Uno de esos “vehículos” del séptimo arte en los que era posible subirse por aquellos tiempos, y que solía ser recambio habitual del barquito descomunal, fue una cinta menos trascendente bautizada en España como ‘Pactar con el diablo’ (Warner Bros, 1997). Lejos del amor inmortal que viajaba a bordo del buque de los sueños, Keanu Reeves, como abogado de Satanás, nos ofrecía un relato de perversión y codicia muy en la línea de los últimos 90. Pero aunque la falta de butacas disponibles obligara a mantener una relación contractual de dos horas con Al “Belcebú” Pacino, el público seguía prefiriendo embarcar rumbo al amor infinito por muy gélido que resultara el golpe de realidad. Tanto es así, que el desafortunado navío arrojó unos beneficios de más de dos billones de dólares sin contar su reposición en 3D en 2012. Y todo esto… por el amor. Sí, el amor romántico. Ese que nos hace estremecer en la butaca, sentirnos insatisfechos con lo que tenemos y ansiar vivir permanentemente en un filme azucarado donde la organizadora de bodas, o la camarera del hotel o la estudiante inexperta logra encandilar al arrogante magnate o al soltero empedernido.

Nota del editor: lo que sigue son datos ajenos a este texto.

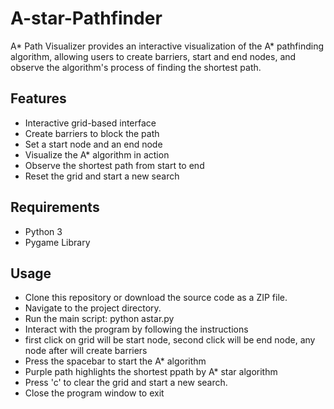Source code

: # A-star-Pathfinder
A* Path Visualizer provides an interactive visualization of the A* pathfinding algorithm, allowing users to create barriers, start and end nodes, and observe the algorithm's process of finding the shortest path.

## Features
- Interactive grid-based interface
- Create barriers to block the path
- Set a start node and an end node
- Visualize the A* algorithm in action
- Observe the shortest path from start to end
- Reset the grid and start a new search

## Requirements
- Python 3
- Pygame Library

## Usage
- Clone this repository or download the source code as a ZIP file.
- Navigate to the project directory.
- Run the main script: python astar.py
- Interact with the program by following the instructions
- first click on grid will be start node, second click will be end node, any node after will create barriers
- Press the spacebar to start the A* algorithm
- Purple path highlights the shortest ppath by A* star algorithm
- Press 'c' to clear the grid and start a new search.
- Close the program window to exit


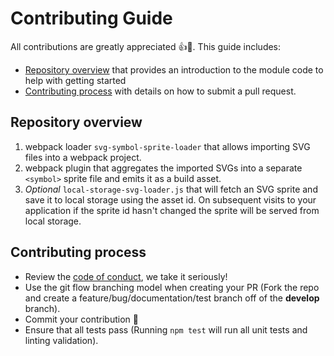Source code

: # Contributing Guide

All contributions are greatly appreciated 👍🎉. This guide includes:

* [Repository overview](#overview) that provides an introduction to the module
  code to help with getting started
* [Contributing process](#requirements) with details on how to submit a pull
  request.

<h2 id="overview">Repository overview</h2>

1. webpack loader `svg-symbol-sprite-loader` that allows importing SVG files
   into a webpack project.
1. webpack plugin that aggregates the imported SVGs into a separate `<symbol>`
   sprite file and emits it as a build asset.
1. _Optional_ `local-storage-svg-loader.js` that will fetch an SVG sprite and
   save it to local storage using the asset id. On subsequent visits to your
   application if the sprite id hasn't changed the sprite will be served from
   local storage.

<h2 id="requirements">Contributing process</h2>

* Review the [code of conduct][conduct], we take it seriously!
* Use the git flow branching model when creating your PR (Fork the repo and
  create a feature/bug/documentation/test branch off of the **develop** branch).
* Commit your contribution 🎊
* Ensure that all tests pass (Running `npm test` will run all unit tests and
  linting validation).

<!-- Links -->

[conduct]: ../CODE_OF_CONDUCT.md
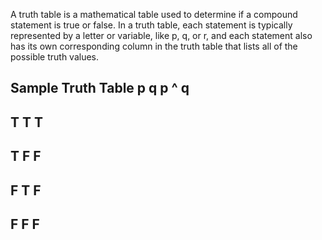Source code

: A truth table is a mathematical table used to determine if a compound statement is true or false. 
In a truth table, each statement is typically represented by a letter or variable, like p, q, or r, and each statement also has its own corresponding column in the truth table that lists all of the possible truth values.

Sample Truth Table
  p	  q	    p ^ q
  ----------------
  T	  T	      T
  ----------------
  T	  F	      F
  ----------------
  F	  T	      F
  ----------------
  F	  F	      F
  ----------------
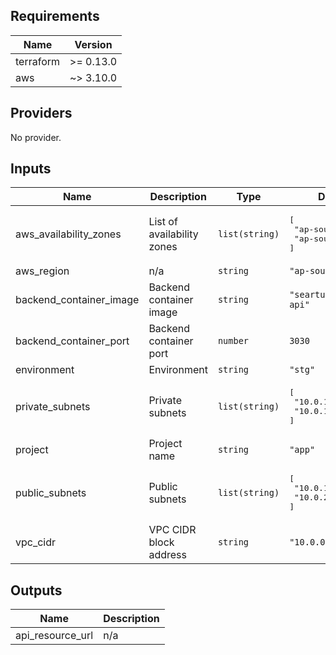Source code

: ## Requirements

| Name | Version |
|------|---------|
| terraform | >= 0.13.0 |
| aws | ~> 3.10.0 |

## Providers

No provider.

## Inputs

| Name | Description | Type | Default | Required |
|------|-------------|------|---------|:--------:|
| aws\_availability\_zones | List of availability zones | `list(string)` | <pre>[<br>  "ap-southeast-1a",<br>  "ap-southeast-1b"<br>]</pre> | no |
| aws\_region | n/a | `string` | `"ap-southeast-1"` | no |
| backend\_container\_image | Backend container image | `string` | `"seartun/dummy-api"` | no |
| backend\_container\_port | Backend container port | `number` | `3030` | no |
| environment | Environment | `string` | `"stg"` | no |
| private\_subnets | Private subnets | `list(string)` | <pre>[<br>  "10.0.10.0/24",<br>  "10.0.11.0/24"<br>]</pre> | no |
| project | Project name | `string` | `"app"` | no |
| public\_subnets | Public subnets | `list(string)` | <pre>[<br>  "10.0.1.0/24",<br>  "10.0.2.0/24"<br>]</pre> | no |
| vpc\_cidr | VPC CIDR block address | `string` | `"10.0.0.0/16"` | no |

## Outputs

| Name | Description |
|------|-------------|
| api\_resource\_url | n/a |

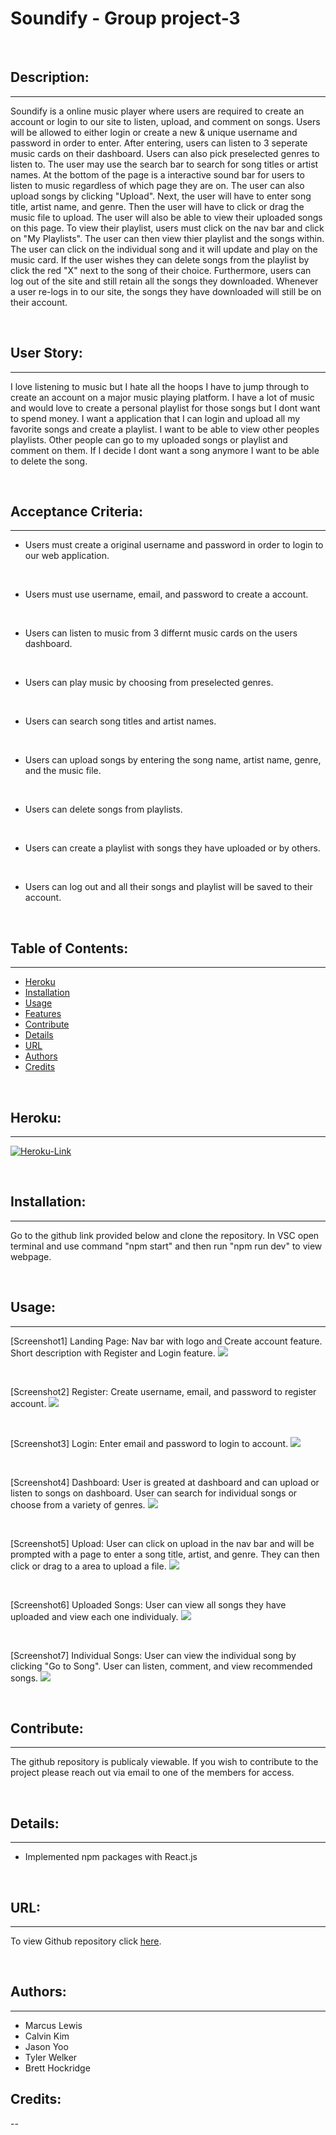 # Soundify - Group project-3


<br>

## Description:
---
Soundify is a online music player where users are required to create an account or login to our site to listen, upload, and comment on songs. Users will be allowed to either login or create a new & unique username and password in order to enter. After entering, users can listen to 3 seperate music cards on their dashboard. Users can also pick preselected genres to listen to. The user may use the search bar to search for song titles or artist names. At the bottom of the page is a interactive sound bar for users to listen to music regardless of which page they are on. The user can also upload songs by clicking "Upload". Next, the user will have to enter song title, artist name, and genre. Then the user will have to click or drag the music file to upload. The user will also be able to view their uploaded songs on this page. To view their playlist, users must click on the nav bar and click on "My Playlists". The user can then view thier playlist and the songs within. The user can click on the individual song and it will update and play on the music card. If the user wishes they can delete songs from the playlist by click the red "X" next to the song of their choice. Furthermore, users can log out of the site and still retain all the songs they downloaded. Whenever a user re-logs in to our site, the songs they have downloaded will still be on their account.

<br>

## User Story:
---
I love listening to music but I hate all the hoops I have to jump through to create an account on a major music playing platform. I have a lot of music and would love to create a personal playlist for those songs but I dont want to spend money. I want a application that I can login and upload all my favorite songs and create a playlist. I want to be able to view other peoples playlists. Other people can go to my uploaded songs or playlist and comment on them. If I decide I dont want a song anymore I want to be able to delete the song.

<br>

## Acceptance Criteria:
---
- Users must create a original username and password in order to login to our web application.
<br>

- Users must use username, email, and password to create a account.
<br>

- Users can listen to music from 3 differnt music cards on the users dashboard.
<br>

- Users can play music by choosing from preselected genres.
<br>

- Users can search song titles and artist names.
<br>

- Users can upload songs by entering the song name, artist name, genre, and the music file.
<br>

- Users can delete songs from playlists.
<br>

- Users can create a playlist with songs they have uploaded or by others.
<br>

- Users can log out and all their songs and playlist will be saved to their account.

<br>

## Table of Contents:
---
- [Heroku](#heroku)
- [Installation](#installation)
- [Usage](#usage)
- [Features](#features)
- [Contribute](#contribute)
- [Details](#details)
- [URL](#url)
- [Authors](#authors)
- [Credits](#credits)

<br>

## Heroku:
---
[![Heroku-Link](images/heroku-screenshot.png)]()

<br>

## Installation:
---
Go to the github link provided below and clone the repository. In VSC open terminal and use command "npm start" and then run "npm run dev" to view webpage.

<br>

## Usage:
---
[Screenshot1] Landing Page: Nav bar with logo and Create account feature. Short description with Register and Login feature.
<img src="./client/src/assets/landingpage-screenshot.png">

<br>

[Screenshot2] Register: Create username, email, and password to register account.
<img src="./client/src/assets/register-screenshot.png">

<br>

[Screenshot3] Login: Enter email and password to login to account.
<img src="./client/src/assets/login-screenshot.png"> 

<br>

[Screenshot4] Dashboard: User is greated at dashboard and can upload or listen to songs on dashboard. User can search for individual songs or choose from a variety of genres.
<img src="./client/src/assets/dashboard-screenshot.png">

<br>

[Screenshot5] Upload: User can click on upload in the nav bar and will be prompted with a page to enter a song title, artist, and genre. They can then click or drag to a area to upload a file.
<img src="./client/src/assets/upload-screenshot.png">

<br>

[Screenshot6] Uploaded Songs: User can view all songs they have uploaded and view each one individualy.
<img src="./client/src/assets/uploadedSongs-screenshot.png">

<br>

[Screenshot7] Individual Songs: User can view the individual song by clicking "Go to Song". User can listen, comment, and view recommended songs.
<img src="./client/src/assets/song-screenshot.png">

<br>

## Contribute:
---
The github repository is publicaly viewable. If you wish to contribute to the project please reach out via email to one of the members for access.

<br>

## Details:
---
- Implemented npm packages with React.js

<br>

## URL:
---
To view Github repository click [here](https://github.com/lewisemarcus/SoundClone).

<br>

## Authors:
---
- Marcus Lewis
- Calvin Kim
- Jason Yoo
- Tyler Welker
- Brett Hockridge

## Credits:
--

Da igual si se es una meretriz (cándida aún así) de Hollywood Boulevard o una princesa al más puro estilo de la factoría Disney: bella, joven y delicada. Lo importante es encontrar al príncipe, porque si algo nos enseña el celuloide es que el galán de nuestra película vital vaga por ahí. Nos está buscando y hará su entrada triunfal probablemente en una tarde lluviosa, cuando nos refugiemos juntos en el mismo portal, crucemos nuestras miradas y un segundo baste para saber que pasaremos el resto de nuestras vidas juntos. ¡Qué difícil le resulta a la vida estar a la altura del buque de los sueños! Aunque el galán se nos muera en medio del Atlántico y con escarcha en la nariz.

Desde luego el amor manda. Ya dijo el popular cineasta Joel Coen que en realidad solo se pueden contar tres historias: La Odisea, el chico conoce chica, y de la otra ni se acordaba. La gran pantalla es ese caleidoscopio a través del cual aprendemos a mirar el mundo y pretendemos cambiar el nuestro. De hecho, la pasada Navidad (época romántica donde las haya) tuvimos un ejemplo descarnado y descarado de esto. Un conocido youtuber español decidió pedir matrimonio a su novia frente al castillo más emblemático del parisino parque Disneyland mientras sonaba la banda sonora de ‘Frozen’, el último éxito de la factoría de animación. Otra gélida historia de amor. El vídeo, rebosante de luces, arrumacos y fuegos artificiales, acumuló más de 200.000 reproducciones en poco más de un día y es un reflejo de las ganas que tenemos de pasar al otro lado de la pantalla.

Mientras tanto, a este lado de la sala de cine —en la frialdad de una butaca en la que se nos acaba clavando en el trasero una indómita palomita de maíz—, el número de demandas de disolución matrimonial iniciadas en 2014 superó las 133.000 en España, una subida con respecto a años anteriores que las asociaciones de familias atribuyen al ‘divorcio exprés’ y a la salida de la crisis. Sí, volver a tener liquidez y abandonar el buque de los sueños parece ser todo uno. Especialmente cuando se detecta que la sesión a la que hemos entrado está más en sintonía con la frialdad de la relación contractual —sea o no el diablo una de las partes contratantes— que con el amor perfecto del navío inmortal. Así pues, aunque Satanás aceche en el juzgado, queremos subir al barco, queremos castillo y cuento y caballos, y una ópera de Puccini, y el vuelco en la tripa y el “felices para siempre”… aunque dure apenas cinco minutos o se nos hielen las narices en el intento.